> **Task brief**
Starting with the line that contains "8. Le partitionnement" and stopping after the line that contains "- **Processeur (CPU)**", copy the entries below exactly. Include nothing else.

> **Records from a dataset**
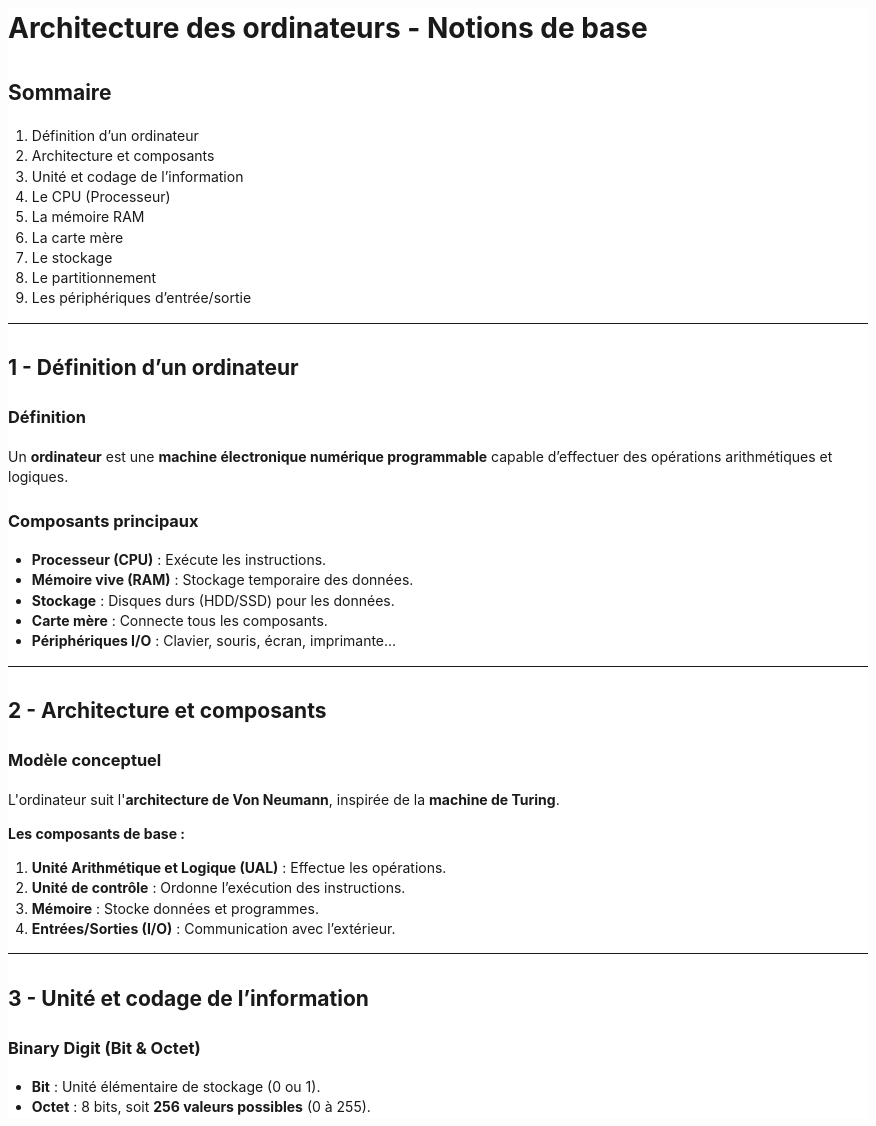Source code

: # Architecture des ordinateurs - Notions de base

## **Sommaire**
1. Définition d’un ordinateur
2. Architecture et composants
3. Unité et codage de l’information
4. Le CPU (Processeur)
5. La mémoire RAM
6. La carte mère
7. Le stockage
8. Le partitionnement
9. Les périphériques d’entrée/sortie

---

## **1 - Définition d’un ordinateur**

### **Définition**
Un **ordinateur** est une **machine électronique numérique programmable** capable d’effectuer des opérations arithmétiques et logiques.

### **Composants principaux**
- **Processeur (CPU)** : Exécute les instructions.
- **Mémoire vive (RAM)** : Stockage temporaire des données.
- **Stockage** : Disques durs (HDD/SSD) pour les données.
- **Carte mère** : Connecte tous les composants.
- **Périphériques I/O** : Clavier, souris, écran, imprimante…

---

## **2 - Architecture et composants**

### **Modèle conceptuel**
L'ordinateur suit l'**architecture de Von Neumann**, inspirée de la **machine de Turing**.

**Les composants de base :**
1. **Unité Arithmétique et Logique (UAL)** : Effectue les opérations.
2. **Unité de contrôle** : Ordonne l’exécution des instructions.
3. **Mémoire** : Stocke données et programmes.
4. **Entrées/Sorties (I/O)** : Communication avec l’extérieur.

---

## **3 - Unité et codage de l’information**

### **Binary Digit (Bit & Octet)**
- **Bit** : Unité élémentaire de stockage (0 ou 1).
- **Octet** : 8 bits, soit **256 valeurs possibles** (0 à 255).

> **Response box**
8. Le partitionnement
9. Les périphériques d’entrée/sortie

---

## **1 - Définition d’un ordinateur**

### **Définition**
Un **ordinateur** est une **machine électronique numérique programmable** capable d’effectuer des opérations arithmétiques et logiques.

### **Composants principaux**
- **Processeur (CPU)** : Exécute les instructions.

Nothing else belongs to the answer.